Santa’s awkward younger son has to deliver an overlooked gift so that Christmas can be saved. Excellent, quirky and gently-subversive animation with heart and brains, delivering slapstick, pathos and some flashes of dark humour. Lots to enjoy, including shout-outs to other Aardman characters.
A failing circus buys a pregnant elephant; her baby has huge ears, allowing it to fly. Ambitious but mostly soulless attempt to make a non-musical live-action/CG remake of the 1941 original. Some heart, but this is mostly anodyne and clean, lacking the dark inventive touch of early Burton.
A grizzled baseball scout takes a road trip with his ambitious lawyer daughter. There’s nothing original in this sports/family/romance hybrid, but everything works fine; a professional job all around. Another Eastwood meditation on ageing, with a fine supporting cast.

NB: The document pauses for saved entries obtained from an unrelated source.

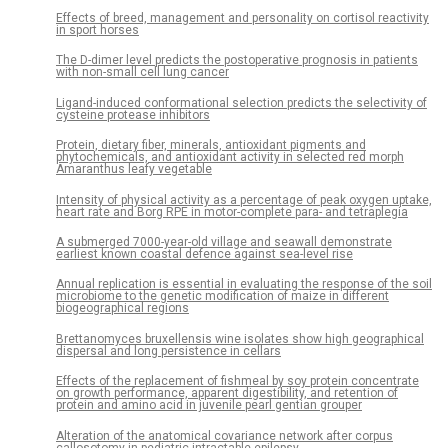
Effects of breed, management and personality on cortisol reactivity
in sport horses
The D-dimer level predicts the postoperative prognosis in patients
with non-small cell lung cancer
Ligand-induced conformational selection predicts the selectivity of
cysteine protease inhibitors
Protein, dietary fiber, minerals, antioxidant pigments and
phytochemicals, and antioxidant activity in selected red morph
Amaranthus leafy vegetable
Intensity of physical activity as a percentage of peak oxygen uptake,
heart rate and Borg RPE in motor-complete para- and tetraplegia
A submerged 7000-year-old village and seawall demonstrate
earliest known coastal defence against sea-level rise
Annual replication is essential in evaluating the response of the soil
microbiome to the genetic modification of maize in different
biogeographical regions
Brettanomyces bruxellensis wine isolates show high geographical
dispersal and long persistence in cellars
Effects of the replacement of fishmeal by soy protein concentrate
on growth performance, apparent digestibility, and retention of
protein and amino acid in juvenile pearl gentian grouper
Alteration of the anatomical covariance network after corpus
callosotomy in pediatric intractable epilepsy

A boy lives in a railway station clock. Splendid family adventure, as well as a love letter to early cinema. Scorsese enjoying playing in a new genre and with some fresh cinematic toys, not least the remarkable use of 3D. Hugely recommended.
After setting a trap to catch Santa, two squabbling siblings have to help him save Christmas. Patchy Yuletide offering with few surprises. Russell does what he can with an indifferent script, but this is no classic.
Paddington ends up in prison after being wrongly convicted of a treasure map theft. Machine-tooled sequel balancing community spirit, slapstick, musical numbers and a climactic train chase. Expertly done, with a fine cast, especially a gleeful Hugh Grant.
An ex-con has to restore his relationship with his son by rescuing Santa and Christmas. Modest but quirky Brit festive flick which goes for the usual emotional gubbins but scores with some appealing casting, and decent poo and fart jokes.